* Start Excerpt to read *
Jehosheba ... sister of Ahaziah - “Half-sister,” according to Josephus - daughter of Joram, not by Athaliah, but by another wife. She was married to Jehoiada the high priest, and was thus in a position to save and conceal her nephew, Joash, who was only one year old (compare 2 Kings 11:3, 2 Kings 11:21).
In the bedchamber - literally, “in the chamber of mattresses” - probabIy a store-room in the palace in which mattresses were kept.
And Athaliah did reign over the land - In these words the writer dismisses the entire reign of Athaliah, whereof he scorns to speak. We gather incidentally from 2 Kings 12:5-12, compared with 2 Chronicles 24:7, that Athaliah used her power to establish the exclusive worship of BaaI through the kingdom of Judah, and to crush that of Yahweh. She stopped the temple service, gave over the sacred vessels of the sanctuary to the use of the Baal priests, and employed the temple itself as a quarry from which materials might be taken for the construction of a great temple to Baal, which rose in the immediate neighborhood.
See the marginal reference.
The captains - The word used here and in 2 Kings 11:19, הא־כרי ha-kârı̂y, designates a certain part of the royal guard, probably that which in the earlier times was known under the name of Cherethites 1 Kings 1:38. Others see in the term an ethnic name - “Carians,” who seem certainly to have been much inclined to take service as mercenaries from an early date. Render the whole passage thus - “And in the seventh year Jehoiada sent and fetched the centurions of the Carians and the guardsmen (literally, ‘runners, ‘ 2 Kings 10:25), etc.”
* End Excerpt to read *
* Start Recorded data *
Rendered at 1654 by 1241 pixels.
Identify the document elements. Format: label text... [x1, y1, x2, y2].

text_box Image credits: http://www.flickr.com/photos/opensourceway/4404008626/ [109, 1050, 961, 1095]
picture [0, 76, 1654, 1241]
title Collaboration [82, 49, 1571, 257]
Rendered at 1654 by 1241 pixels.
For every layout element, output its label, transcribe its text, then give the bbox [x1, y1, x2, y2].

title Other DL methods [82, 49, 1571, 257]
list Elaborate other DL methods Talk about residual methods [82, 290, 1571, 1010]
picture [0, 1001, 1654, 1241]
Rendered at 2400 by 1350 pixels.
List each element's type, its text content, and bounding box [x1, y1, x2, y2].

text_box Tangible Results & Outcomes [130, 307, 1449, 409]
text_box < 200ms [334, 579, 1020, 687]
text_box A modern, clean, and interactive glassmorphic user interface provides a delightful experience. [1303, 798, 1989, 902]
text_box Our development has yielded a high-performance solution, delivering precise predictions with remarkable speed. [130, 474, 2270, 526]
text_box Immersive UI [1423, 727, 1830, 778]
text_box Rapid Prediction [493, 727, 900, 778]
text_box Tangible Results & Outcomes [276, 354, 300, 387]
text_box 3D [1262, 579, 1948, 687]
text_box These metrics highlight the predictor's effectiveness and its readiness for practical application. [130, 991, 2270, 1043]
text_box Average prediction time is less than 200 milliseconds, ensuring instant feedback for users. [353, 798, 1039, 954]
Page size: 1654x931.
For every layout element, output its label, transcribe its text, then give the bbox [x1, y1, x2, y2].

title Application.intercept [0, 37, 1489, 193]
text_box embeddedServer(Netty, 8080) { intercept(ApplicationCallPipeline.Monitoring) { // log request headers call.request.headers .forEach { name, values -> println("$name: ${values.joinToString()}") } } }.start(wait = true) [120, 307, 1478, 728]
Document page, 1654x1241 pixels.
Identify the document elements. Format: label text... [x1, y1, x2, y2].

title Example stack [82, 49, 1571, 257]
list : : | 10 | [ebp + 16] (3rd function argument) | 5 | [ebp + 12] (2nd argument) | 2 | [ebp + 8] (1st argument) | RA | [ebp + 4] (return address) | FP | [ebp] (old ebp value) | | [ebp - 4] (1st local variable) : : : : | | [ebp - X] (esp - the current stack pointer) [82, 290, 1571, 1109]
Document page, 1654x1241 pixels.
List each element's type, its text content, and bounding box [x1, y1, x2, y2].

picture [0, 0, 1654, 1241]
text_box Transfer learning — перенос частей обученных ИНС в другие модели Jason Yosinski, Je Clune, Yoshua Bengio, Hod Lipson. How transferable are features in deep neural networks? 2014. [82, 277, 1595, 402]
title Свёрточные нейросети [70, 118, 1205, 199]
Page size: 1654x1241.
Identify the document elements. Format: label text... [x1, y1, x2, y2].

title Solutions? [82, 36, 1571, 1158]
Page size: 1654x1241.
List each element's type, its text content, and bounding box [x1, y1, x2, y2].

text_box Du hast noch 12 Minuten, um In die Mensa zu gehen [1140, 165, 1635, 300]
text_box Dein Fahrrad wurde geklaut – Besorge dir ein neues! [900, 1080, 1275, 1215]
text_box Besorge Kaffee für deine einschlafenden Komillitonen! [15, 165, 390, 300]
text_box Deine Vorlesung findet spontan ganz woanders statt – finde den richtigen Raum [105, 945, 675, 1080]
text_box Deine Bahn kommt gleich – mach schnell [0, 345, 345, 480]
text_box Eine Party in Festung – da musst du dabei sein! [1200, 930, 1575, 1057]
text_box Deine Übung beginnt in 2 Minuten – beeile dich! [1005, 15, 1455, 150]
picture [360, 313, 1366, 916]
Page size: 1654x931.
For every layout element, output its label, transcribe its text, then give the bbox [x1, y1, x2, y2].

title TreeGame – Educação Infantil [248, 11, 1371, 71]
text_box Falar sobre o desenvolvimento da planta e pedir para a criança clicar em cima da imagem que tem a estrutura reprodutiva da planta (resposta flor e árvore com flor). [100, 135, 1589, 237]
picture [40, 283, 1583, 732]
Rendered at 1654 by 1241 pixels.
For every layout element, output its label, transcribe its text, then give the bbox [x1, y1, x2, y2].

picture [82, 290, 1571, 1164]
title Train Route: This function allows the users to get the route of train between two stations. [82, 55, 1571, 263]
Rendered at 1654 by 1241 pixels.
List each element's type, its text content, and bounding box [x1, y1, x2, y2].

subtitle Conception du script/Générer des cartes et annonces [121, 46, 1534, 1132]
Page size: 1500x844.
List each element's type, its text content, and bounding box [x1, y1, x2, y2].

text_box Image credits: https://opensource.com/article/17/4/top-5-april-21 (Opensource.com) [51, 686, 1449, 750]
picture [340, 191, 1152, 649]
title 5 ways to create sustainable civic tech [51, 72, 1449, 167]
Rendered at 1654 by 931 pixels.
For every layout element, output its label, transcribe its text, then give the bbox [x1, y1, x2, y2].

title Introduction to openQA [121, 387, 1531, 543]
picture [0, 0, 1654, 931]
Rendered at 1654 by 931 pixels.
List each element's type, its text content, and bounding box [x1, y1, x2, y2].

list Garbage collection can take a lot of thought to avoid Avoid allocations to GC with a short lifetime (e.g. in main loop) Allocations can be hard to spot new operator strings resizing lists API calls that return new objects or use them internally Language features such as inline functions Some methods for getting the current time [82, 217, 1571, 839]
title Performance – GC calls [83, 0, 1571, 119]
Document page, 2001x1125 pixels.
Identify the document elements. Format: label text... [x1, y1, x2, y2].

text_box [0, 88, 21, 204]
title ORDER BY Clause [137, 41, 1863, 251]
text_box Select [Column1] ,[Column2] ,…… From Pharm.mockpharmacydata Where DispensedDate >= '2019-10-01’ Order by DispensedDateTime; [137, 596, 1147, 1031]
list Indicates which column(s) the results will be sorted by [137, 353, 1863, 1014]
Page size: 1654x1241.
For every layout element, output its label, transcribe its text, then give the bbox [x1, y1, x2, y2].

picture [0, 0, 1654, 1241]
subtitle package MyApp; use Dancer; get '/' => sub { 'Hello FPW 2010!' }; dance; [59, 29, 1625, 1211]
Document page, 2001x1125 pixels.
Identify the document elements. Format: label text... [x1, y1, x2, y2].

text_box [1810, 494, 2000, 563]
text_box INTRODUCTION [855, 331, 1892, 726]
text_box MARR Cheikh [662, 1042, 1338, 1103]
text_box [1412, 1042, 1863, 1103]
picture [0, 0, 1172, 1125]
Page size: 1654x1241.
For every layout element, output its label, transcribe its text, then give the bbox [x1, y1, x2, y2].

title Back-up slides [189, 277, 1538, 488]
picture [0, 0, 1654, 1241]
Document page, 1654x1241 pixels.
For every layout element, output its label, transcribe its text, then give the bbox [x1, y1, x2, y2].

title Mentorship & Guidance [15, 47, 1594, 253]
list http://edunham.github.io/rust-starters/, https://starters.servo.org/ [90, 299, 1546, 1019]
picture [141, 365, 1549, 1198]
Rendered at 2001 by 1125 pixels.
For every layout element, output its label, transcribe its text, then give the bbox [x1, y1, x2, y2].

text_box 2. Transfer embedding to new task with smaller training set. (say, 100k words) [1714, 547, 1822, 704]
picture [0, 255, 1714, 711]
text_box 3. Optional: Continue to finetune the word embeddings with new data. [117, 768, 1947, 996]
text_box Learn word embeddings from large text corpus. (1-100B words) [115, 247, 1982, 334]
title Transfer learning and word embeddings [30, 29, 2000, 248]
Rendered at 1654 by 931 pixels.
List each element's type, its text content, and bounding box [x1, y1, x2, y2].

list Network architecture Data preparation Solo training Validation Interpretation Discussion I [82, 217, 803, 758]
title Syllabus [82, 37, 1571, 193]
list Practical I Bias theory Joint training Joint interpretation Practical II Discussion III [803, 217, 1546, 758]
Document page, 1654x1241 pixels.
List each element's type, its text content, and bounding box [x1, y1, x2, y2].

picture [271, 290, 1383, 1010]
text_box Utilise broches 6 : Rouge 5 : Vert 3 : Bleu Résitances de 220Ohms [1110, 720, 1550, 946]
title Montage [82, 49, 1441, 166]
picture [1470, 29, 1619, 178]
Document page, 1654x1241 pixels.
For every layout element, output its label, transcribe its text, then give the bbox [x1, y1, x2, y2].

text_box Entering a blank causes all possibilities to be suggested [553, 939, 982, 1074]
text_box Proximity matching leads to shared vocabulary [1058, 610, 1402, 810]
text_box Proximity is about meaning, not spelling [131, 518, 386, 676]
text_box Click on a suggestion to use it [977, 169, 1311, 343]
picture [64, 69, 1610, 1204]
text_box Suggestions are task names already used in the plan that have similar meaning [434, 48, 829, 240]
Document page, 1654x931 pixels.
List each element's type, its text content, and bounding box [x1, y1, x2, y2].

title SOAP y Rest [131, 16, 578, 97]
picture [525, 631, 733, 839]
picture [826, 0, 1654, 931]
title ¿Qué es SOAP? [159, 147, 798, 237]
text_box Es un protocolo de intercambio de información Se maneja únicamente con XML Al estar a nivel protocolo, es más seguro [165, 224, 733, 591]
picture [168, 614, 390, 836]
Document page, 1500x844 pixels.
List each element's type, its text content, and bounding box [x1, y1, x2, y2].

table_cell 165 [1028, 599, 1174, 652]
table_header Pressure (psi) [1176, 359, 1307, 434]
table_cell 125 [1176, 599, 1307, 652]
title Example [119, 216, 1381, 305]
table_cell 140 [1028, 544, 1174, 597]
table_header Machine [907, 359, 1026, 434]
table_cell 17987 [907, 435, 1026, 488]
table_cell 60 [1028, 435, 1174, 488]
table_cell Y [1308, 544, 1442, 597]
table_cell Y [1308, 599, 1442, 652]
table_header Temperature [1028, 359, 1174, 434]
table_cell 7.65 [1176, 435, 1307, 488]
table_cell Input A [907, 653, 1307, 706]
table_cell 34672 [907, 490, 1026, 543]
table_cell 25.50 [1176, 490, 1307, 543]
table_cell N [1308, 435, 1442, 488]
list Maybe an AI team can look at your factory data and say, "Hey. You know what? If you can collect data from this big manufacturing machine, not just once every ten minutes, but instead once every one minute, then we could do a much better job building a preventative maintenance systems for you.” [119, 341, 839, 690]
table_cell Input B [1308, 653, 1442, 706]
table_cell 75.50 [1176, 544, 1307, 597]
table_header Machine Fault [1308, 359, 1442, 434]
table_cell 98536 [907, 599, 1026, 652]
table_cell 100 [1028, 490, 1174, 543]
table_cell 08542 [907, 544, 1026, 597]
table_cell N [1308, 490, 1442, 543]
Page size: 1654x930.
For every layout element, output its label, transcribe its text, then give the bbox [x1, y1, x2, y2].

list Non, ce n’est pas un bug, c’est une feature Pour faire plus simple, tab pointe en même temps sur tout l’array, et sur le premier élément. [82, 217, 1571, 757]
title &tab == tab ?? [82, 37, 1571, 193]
* End Recorded data *
» **Short exercise 1**:
Do the following statements agree with the commentary on Jehosheba and Athaliah? For each, answer yes or no and quote the words of the text that decide it. (a) Jehosheba was the wife of Jehoiada the high priest. (b) Joash was three years old when he was hidden. (c) The temple Athaliah built for Baal stood far from the temple of Yahweh.
» **Short exercise 2**:
Can you return, without changes, the part of the listing running from the line containing "Rendered at 2400 by 1350 pixels." down to the line containing "text_box 3D [1262, 579, 1948, 687]", with both of those lines included?

» **Expected output 1**:
(a) Yes: "She was married to Jehoiada the high priest"
(b) No: "who was only one year old"
(c) No: "which rose in the immediate neighborhood"

» **Expected output 2**:
Rendered at 2400 by 1350 pixels.
List each element's type, its text content, and bounding box [x1, y1, x2, y2].

text_box Tangible Results & Outcomes [130, 307, 1449, 409]
text_box < 200ms [334, 579, 1020, 687]
text_box A modern, clean, and interactive glassmorphic user interface provides a delightful experience. [1303, 798, 1989, 902]
text_box Our development has yielded a high-performance solution, delivering precise predictions with remarkable speed. [130, 474, 2270, 526]
text_box Immersive UI [1423, 727, 1830, 778]
text_box Rapid Prediction [493, 727, 900, 778]
text_box Tangible Results & Outcomes [276, 354, 300, 387]
text_box 3D [1262, 579, 1948, 687]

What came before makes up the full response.